─── Extracted material

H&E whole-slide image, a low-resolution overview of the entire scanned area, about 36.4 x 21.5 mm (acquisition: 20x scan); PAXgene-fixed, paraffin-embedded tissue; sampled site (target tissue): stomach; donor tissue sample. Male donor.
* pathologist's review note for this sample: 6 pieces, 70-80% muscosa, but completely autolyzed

──────
─── Extracted material

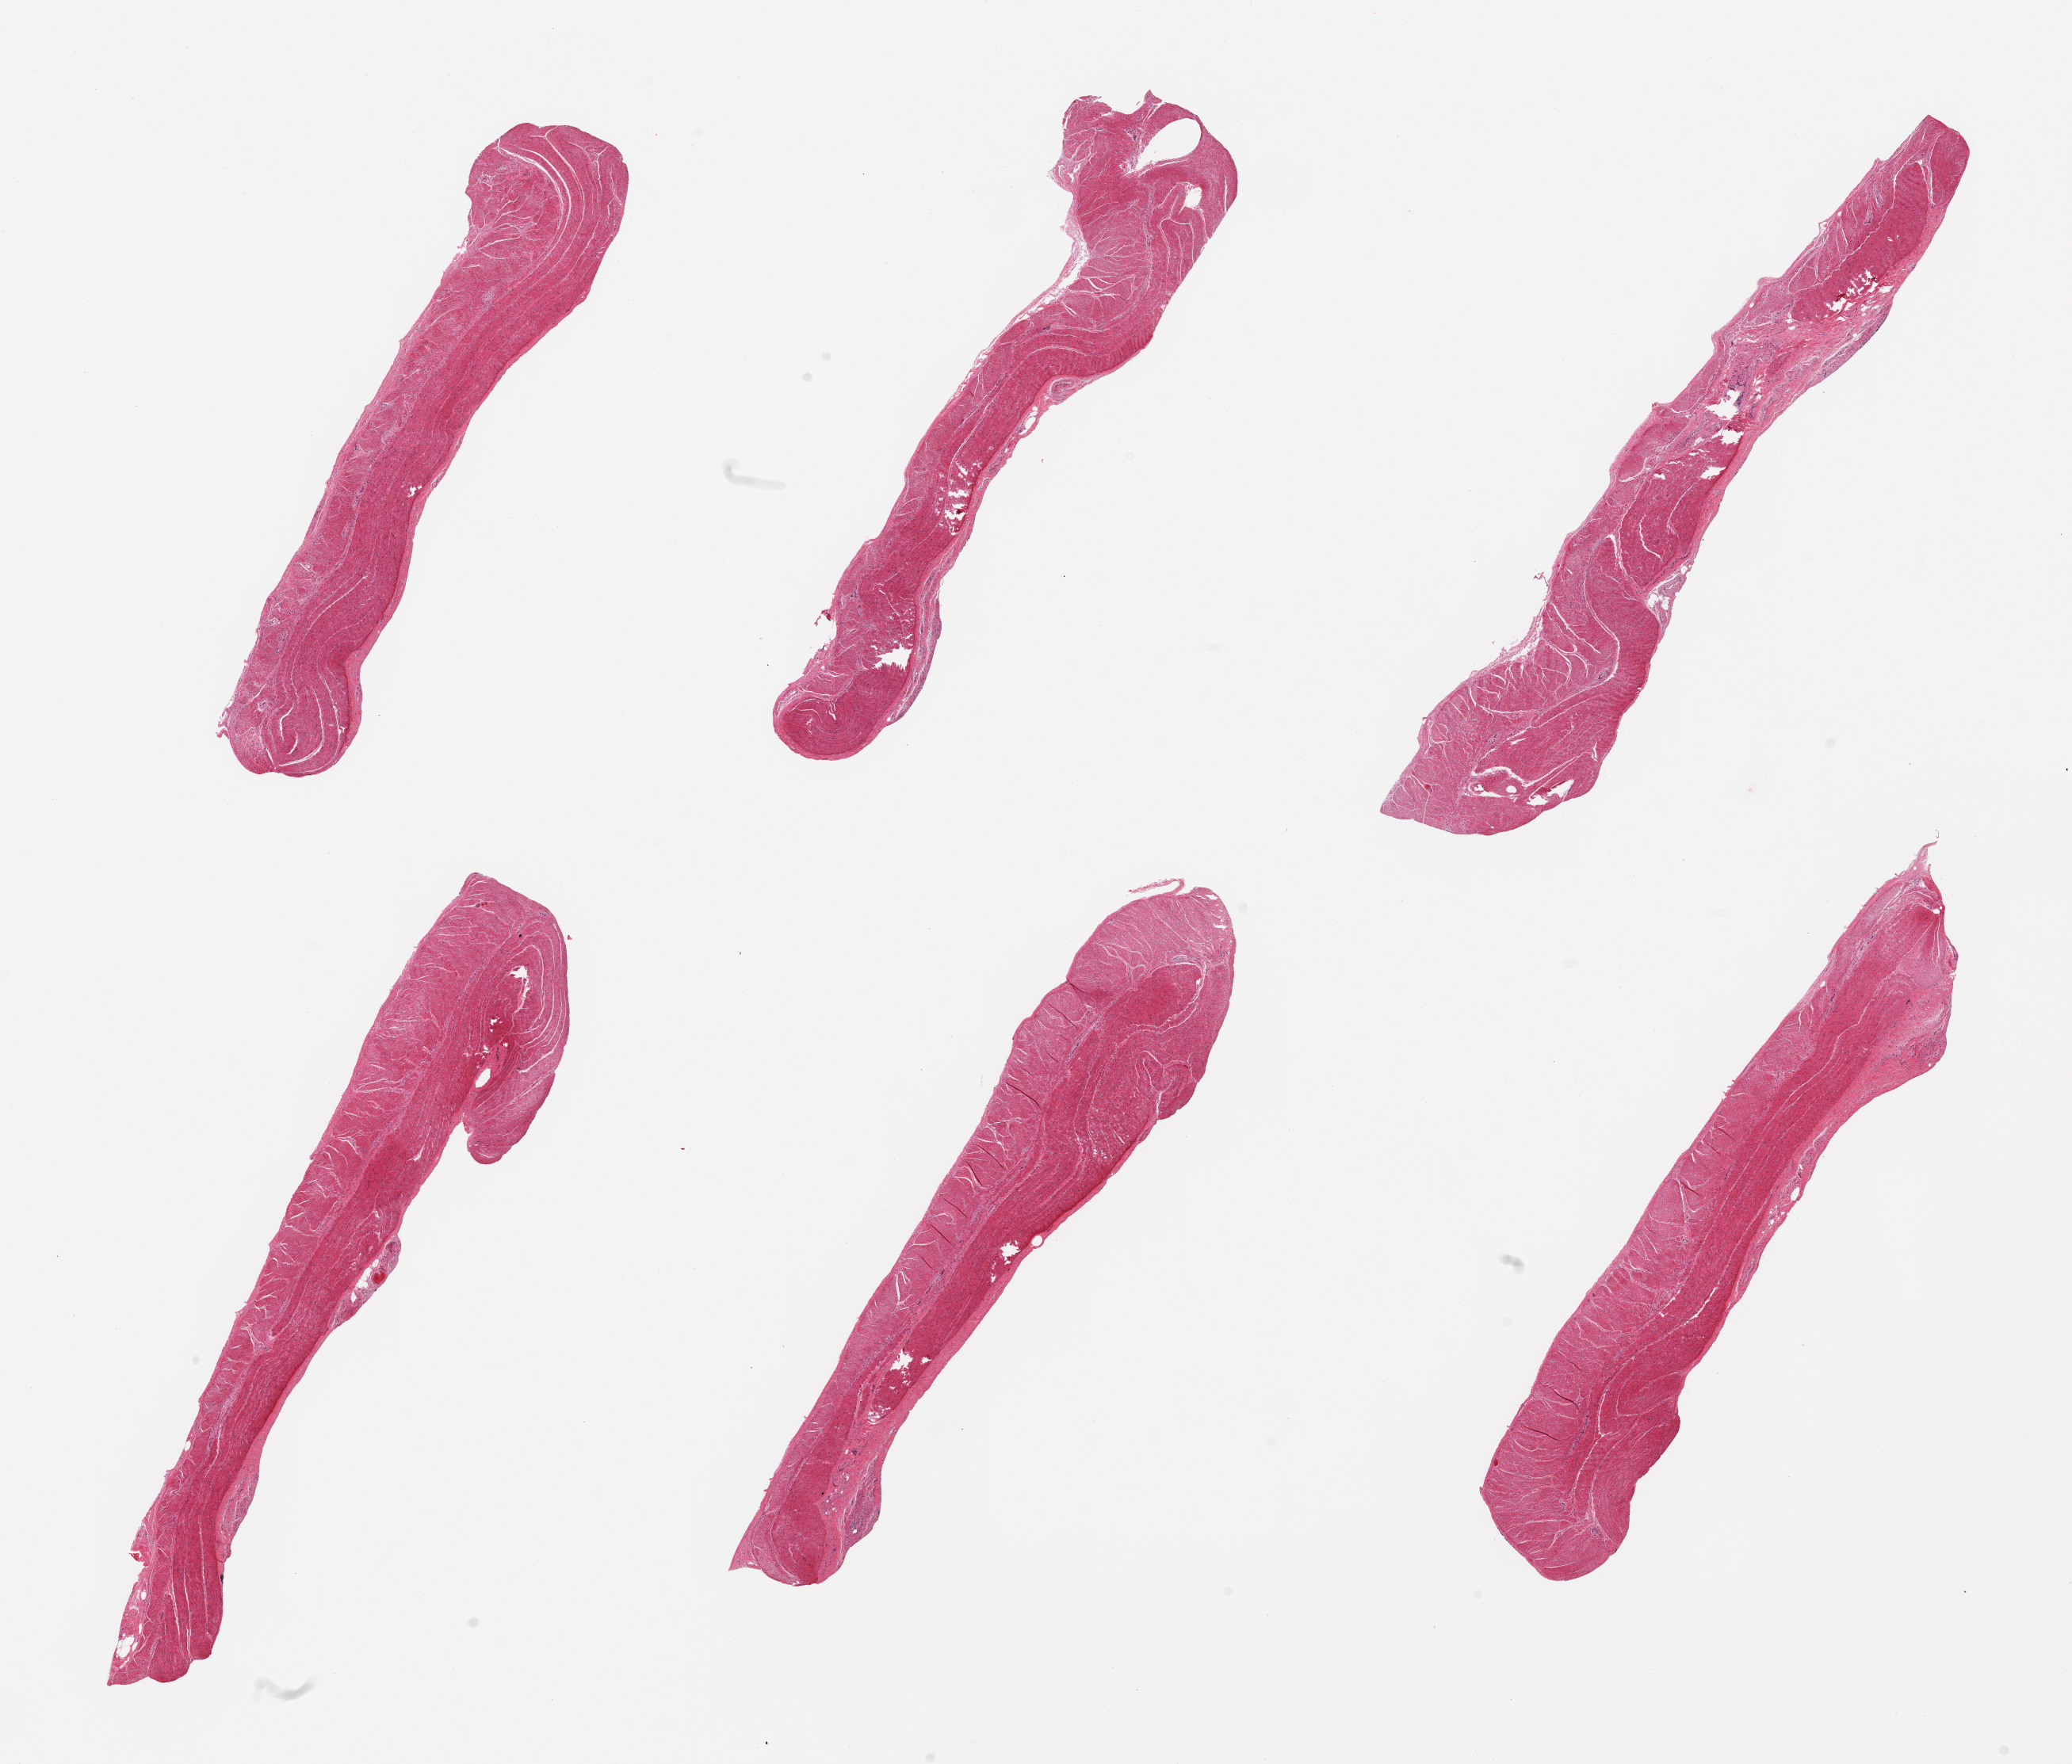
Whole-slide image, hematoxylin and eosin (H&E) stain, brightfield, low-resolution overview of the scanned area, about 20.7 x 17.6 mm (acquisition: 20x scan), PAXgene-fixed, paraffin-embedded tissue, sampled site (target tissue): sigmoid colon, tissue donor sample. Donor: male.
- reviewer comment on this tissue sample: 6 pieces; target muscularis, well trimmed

──────

» Requirement:
Go through the entries and report every line with the string "tissue".

» Result below:
H&E whole-slide image, a low-resolution overview of the entire scanned area, about 36.4 x 21.5 mm (acquisition: 20x scan); PAXgene-fixed, paraffin-embedded tissue; sampled site (target tissue): stomach; donor tissue sample. Male donor.
Whole-slide image, hematoxylin and eosin (H&E) stain, brightfield, low-resolution overview of the scanned area, about 20.7 x 17.6 mm (acquisition: 20x scan), PAXgene-fixed, paraffin-embedded tissue, sampled site (target tissue): sigmoid colon, tissue donor sample. Donor: male.
- reviewer comment on this tissue sample: 6 pieces; target muscularis, well trimmed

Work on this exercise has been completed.